Peskov criticou o que considerou ser uma “histeria” na Europa, depois de, nas últimas semanas, se terem multiplicado os alertas em relação a uma eventual invasão russa da Ucrânia.

O porta-voz do Kremlin também considerou “muito altos” os riscos de uma ofensiva de Kiev contra separatistas pró-russos no leste da Ucrânia, onde os dois lados se enfrentam desde 2014 num conflito que provocou mais de 13 mil mortos.

“De facto, as autoridades ucranianas estão a concentrar um nível considerável de forças e meios na fronteira com as repúblicas separatistas pró-russas”, alegou Peskov, considerando que a situação “sugere a preparação de ações ofensivas” de Kiev.

"Tudo isso leva a uma situação em que as tensões estão a aumentar”, indicou, sublinhando que a atual “atmosfera agressiva” na Europa é “uma realidade”.

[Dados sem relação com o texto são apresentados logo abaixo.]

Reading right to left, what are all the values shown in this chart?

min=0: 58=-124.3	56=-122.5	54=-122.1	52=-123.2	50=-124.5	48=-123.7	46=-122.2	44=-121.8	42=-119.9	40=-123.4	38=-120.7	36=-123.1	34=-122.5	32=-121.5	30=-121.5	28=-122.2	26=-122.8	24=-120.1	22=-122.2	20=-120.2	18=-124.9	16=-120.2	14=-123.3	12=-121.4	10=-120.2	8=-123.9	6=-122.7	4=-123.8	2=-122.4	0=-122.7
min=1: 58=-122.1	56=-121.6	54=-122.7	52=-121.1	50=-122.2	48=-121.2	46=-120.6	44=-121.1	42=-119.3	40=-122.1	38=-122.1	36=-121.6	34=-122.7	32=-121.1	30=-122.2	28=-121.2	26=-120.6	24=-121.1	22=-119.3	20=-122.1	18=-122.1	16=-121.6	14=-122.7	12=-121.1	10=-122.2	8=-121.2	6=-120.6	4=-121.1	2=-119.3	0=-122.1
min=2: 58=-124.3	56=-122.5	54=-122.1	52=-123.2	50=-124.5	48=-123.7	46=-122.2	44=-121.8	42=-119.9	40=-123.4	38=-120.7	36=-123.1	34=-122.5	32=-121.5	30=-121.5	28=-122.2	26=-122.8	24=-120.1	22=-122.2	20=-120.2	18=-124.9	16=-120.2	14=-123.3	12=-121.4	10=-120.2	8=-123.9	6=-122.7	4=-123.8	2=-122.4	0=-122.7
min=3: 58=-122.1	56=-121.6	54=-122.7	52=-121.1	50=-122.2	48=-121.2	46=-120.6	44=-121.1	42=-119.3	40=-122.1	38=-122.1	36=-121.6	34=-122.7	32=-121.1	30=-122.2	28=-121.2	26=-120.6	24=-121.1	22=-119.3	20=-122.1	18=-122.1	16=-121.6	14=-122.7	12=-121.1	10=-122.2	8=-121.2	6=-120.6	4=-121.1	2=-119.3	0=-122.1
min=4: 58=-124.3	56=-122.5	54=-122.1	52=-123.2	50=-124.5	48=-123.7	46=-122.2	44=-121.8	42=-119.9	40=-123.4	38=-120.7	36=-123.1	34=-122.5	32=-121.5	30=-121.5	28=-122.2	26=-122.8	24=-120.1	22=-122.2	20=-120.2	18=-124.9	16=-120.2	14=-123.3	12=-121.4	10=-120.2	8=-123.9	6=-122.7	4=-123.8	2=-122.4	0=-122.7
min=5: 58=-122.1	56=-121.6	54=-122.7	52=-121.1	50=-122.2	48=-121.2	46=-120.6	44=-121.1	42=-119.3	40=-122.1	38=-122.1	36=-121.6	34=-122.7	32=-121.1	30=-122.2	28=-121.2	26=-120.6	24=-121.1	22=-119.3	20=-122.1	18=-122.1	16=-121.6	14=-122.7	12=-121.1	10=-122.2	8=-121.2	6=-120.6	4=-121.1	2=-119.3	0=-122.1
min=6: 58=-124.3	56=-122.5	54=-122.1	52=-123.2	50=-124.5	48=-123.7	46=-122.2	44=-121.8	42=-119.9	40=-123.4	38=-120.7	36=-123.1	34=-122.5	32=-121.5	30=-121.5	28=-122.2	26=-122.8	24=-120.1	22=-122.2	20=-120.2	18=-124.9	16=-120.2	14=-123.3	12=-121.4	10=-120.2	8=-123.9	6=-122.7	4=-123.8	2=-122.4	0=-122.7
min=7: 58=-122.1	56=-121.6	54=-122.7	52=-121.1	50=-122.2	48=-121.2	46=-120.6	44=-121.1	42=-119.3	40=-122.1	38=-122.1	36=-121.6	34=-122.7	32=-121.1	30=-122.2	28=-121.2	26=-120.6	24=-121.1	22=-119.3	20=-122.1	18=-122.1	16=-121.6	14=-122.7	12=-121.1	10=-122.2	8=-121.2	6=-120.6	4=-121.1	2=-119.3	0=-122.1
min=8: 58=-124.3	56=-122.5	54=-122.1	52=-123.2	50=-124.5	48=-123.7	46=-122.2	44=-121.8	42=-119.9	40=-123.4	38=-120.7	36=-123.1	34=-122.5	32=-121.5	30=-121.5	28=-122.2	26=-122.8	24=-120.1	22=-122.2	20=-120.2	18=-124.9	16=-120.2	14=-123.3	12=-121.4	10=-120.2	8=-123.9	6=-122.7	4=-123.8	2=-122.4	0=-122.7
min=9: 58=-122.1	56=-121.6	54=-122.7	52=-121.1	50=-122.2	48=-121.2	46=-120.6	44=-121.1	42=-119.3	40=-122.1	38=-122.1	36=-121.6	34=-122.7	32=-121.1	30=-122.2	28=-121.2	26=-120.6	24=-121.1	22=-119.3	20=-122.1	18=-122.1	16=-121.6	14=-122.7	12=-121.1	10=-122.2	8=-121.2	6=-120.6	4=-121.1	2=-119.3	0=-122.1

A Rússia é acusada pelo Ocidente de ter reunido dezenas de milhares de soldados nas fronteiras ucranianas em preparação para um ataque.

Moscovo nega qualquer plano nesse sentido e exige garantias para a sua segurança, incluindo a rejeição da adesão da Ucrânia à NATO, o fim do alargamento da Aliança e dos destacamentos militares para a Europa de Leste, reivindicações inaceitáveis para o Ocidente.

Os Estados Unidos devem, após várias rondas de negociações, apresentar à Rússia respostas “escritas” sobre a questão até o fim da semana.